Снова Певец обращает лицо к протяженности Вод. Неоглядное Море лежит перед ним в искрящихся складках,

Туникою бога лежит, когда расправляют любовно ее в святилище девичьи руки,

Сетью общины рыбацкой лежит, когда расстилают ее по прибрежным отлогим холмам, поросшим нещедрой травою, дочери рыбаков.

И, петля за петлей, бегут, повторяясь на зыбком холсте, золотые узоры просодии - это Море само, это Море поет на странице языческим речитативом:

"...Море Маммоны, Море Ваала, Море безветрия и Море шквала, Море всех в мире широт и прозваний. Море, тревожность предначертаний, Море, загадочное прорицанье, Море, таинственное молчанье, и многоречивость, и красноречивость, и древних сказаний неистощимость!

Сен-Жон Перс — фигура во французской литературе XX в. поистине исполинская. Вселенная, созданная тысячестраничным ансамблем его поэм, не имеет себе равных. Его одинокое величие, его поэтический мир пленили воображение не одного художника, независимо от склада их собственного дара, от Рильке до Клоделя, Одена или Элиота, который писал о нем: «Он не укладывается ни в одну из категорий, он не имеет в литературе ни предшественников, ни собратьев».

Биография Сен-Жон Перса почти не прочитывается сквозь призму его поэм, что не часто встречается в 20 столетии. Сам он настаивал на том, что «личность поэта ни в малой мере не принадлежит читателю, который имеет право лишь на завершенное произведение, оторвавшееся как плод от дерева». И жизнь Алексиса Сен-Леже Леже, с юности профессионального дипломата, достигшего высших постов в МИДе Франции, чью карьеру навсегда оборвали война и изгнание, жизнь Алексиса Леже — путешественника, ученого, полиглота, этнографа, знатока обычаев, верований и нравов полумира — эта жизнь только частично совпала с жизнью Сен-Жон Перса — поэта, получившего в 1960 г. Нобелевскую премию и всемирную славу.

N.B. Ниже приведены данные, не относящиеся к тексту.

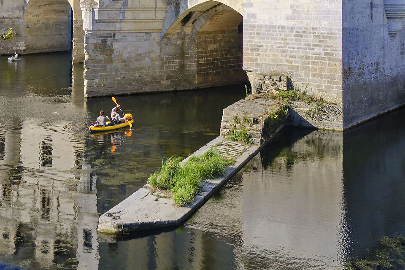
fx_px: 675
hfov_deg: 32.4
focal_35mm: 60
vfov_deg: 21.3
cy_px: -37
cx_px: 77
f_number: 5
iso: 160
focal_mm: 16
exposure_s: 1/850
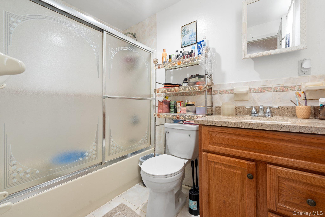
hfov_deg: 104.3
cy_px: 108
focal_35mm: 14
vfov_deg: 81.2
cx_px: 162
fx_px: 126
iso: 800
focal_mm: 14
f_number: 9
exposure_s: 1/1.25
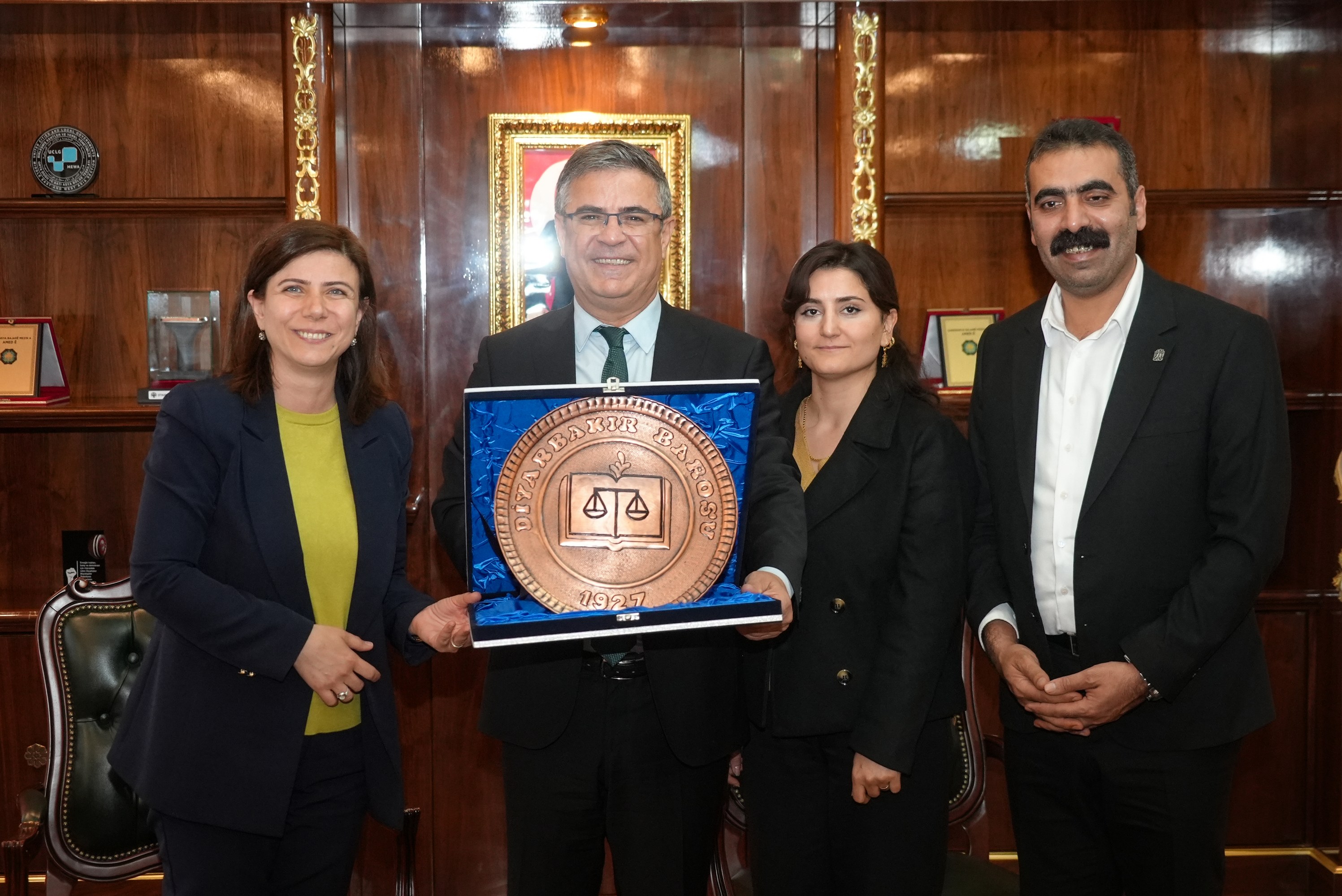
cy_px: 448
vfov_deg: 27.0
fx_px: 1865
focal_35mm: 50
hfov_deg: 39.6
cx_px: 671
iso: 6400
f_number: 4.5
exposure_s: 1/160
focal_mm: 50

«Я всю жизнь строго следовал принципу раздвоения личности», — писал Алексис Сен-Леже Леже. Он родился в 1887 г. в семье потомков французских колонистов, поселившихся в XVII в. на Малых Антильских островах, где его отец еще владел крошечным островом Сен-Леже-ле-Фей, и там и на Гваделупе прошло его «детство Принца», каким оно виделось ему впоследствии. Разностороннее образование он получил во Франции и еще в годы учебы опубликовал свои первые стихотворные произведения «Картинки для Крузо», «Хвалы», подписанные еще настоящим именем.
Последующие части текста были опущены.